Estamos hoje diante da oportunidade de não sermos cúmplices de um crime que tornou o Brasil objeto de espanto no mundo inteiro. Milhões indagam: que sangue circula nas veias daquele povo? Como pode permitir que seja tão desrespeitado? O que faz com que tolere o descaso, o obscurantismo e a incompetência, que têm levado à morte milhares de vidas humanas?

O direito fundamental à liberdade religiosa no Brasil não está sendo aviltado. Não há perseguição religiosa ao Cristianismo no país. O que está em jogo é uma regra única para que o povo não seja dizimado. No Cristianismo primitivo nunca houve templo para que o povo se reunisse. É desconhecido das Escrituras Sagradas, a partir do Novo Testamento, o que a Igreja do século 21 busca como espaço de adoração dentro de quatro paredes. Templo foi constituição estatal do imperador romano Constantino, nunca foi mandamento de Cristo. Tudo aquilo que Deus revelou na história como preservação da vida e o próprio ato de Deus se encarnar para salvar a humanidade não podem ir na contramão disto.

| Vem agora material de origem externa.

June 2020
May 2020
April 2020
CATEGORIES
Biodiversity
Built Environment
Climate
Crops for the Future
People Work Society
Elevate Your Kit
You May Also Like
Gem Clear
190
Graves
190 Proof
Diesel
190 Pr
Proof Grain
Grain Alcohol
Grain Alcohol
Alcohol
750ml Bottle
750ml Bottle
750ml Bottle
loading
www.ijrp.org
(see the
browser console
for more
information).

Mesmo que o Supremo Tribunal Federal tivesse impedido os governos de proibir celebrações com público, não seria ético, pela ótica do reino de Deus, manter aglomerações religiosas. A Igreja continua viva e operante. Nada para a Igreja! Defender culto presencial em plena pandemia é infantilismo espiritual.

É possível prestar culto a Deus sem ir à igreja. Para o Cristianismo, o culto a Deus pode ser feito em qualquer lugar. O culto tem uma relação com o modo de viver, e não com as paredes de um lugar. Como o próprio Jesus disse, servi-Lo e adorá-Lo é cuidar do faminto, do órfão, da viúva e do miserável. Nestes tempos, é o que mais temos. Pessoas sofrendo com depressão, fome, desemprego e outras necessidades. Adore a Deus e mantenha a comunhão da fé servindo estas pessoas.

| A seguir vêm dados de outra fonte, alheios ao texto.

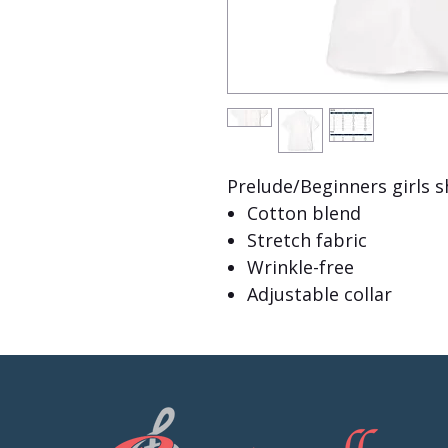
Prelude/Beginners girls s
Cotton blend
Stretch fabric
Wrinkle-free
Adjustable collar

Christopher Marques é mestre em Teologia, pós-graduando em Ciências da Religião, professor convidado da Faculdade de Medicina Santa Marcelina na área de Tanatologia e Espiritualidade, membro do grupo Coalizão Inter-Fé, que desenvolve pesquisas na área da espiritualidade e ciências, e autor de “Um novo olhar para a missão da Igreja”, “O que pensa a fé protestante sobre a política, cultura, sustentabilidade, trabalho e dignidade humana” e “Quando a Vontade de Viver Vai Embora”.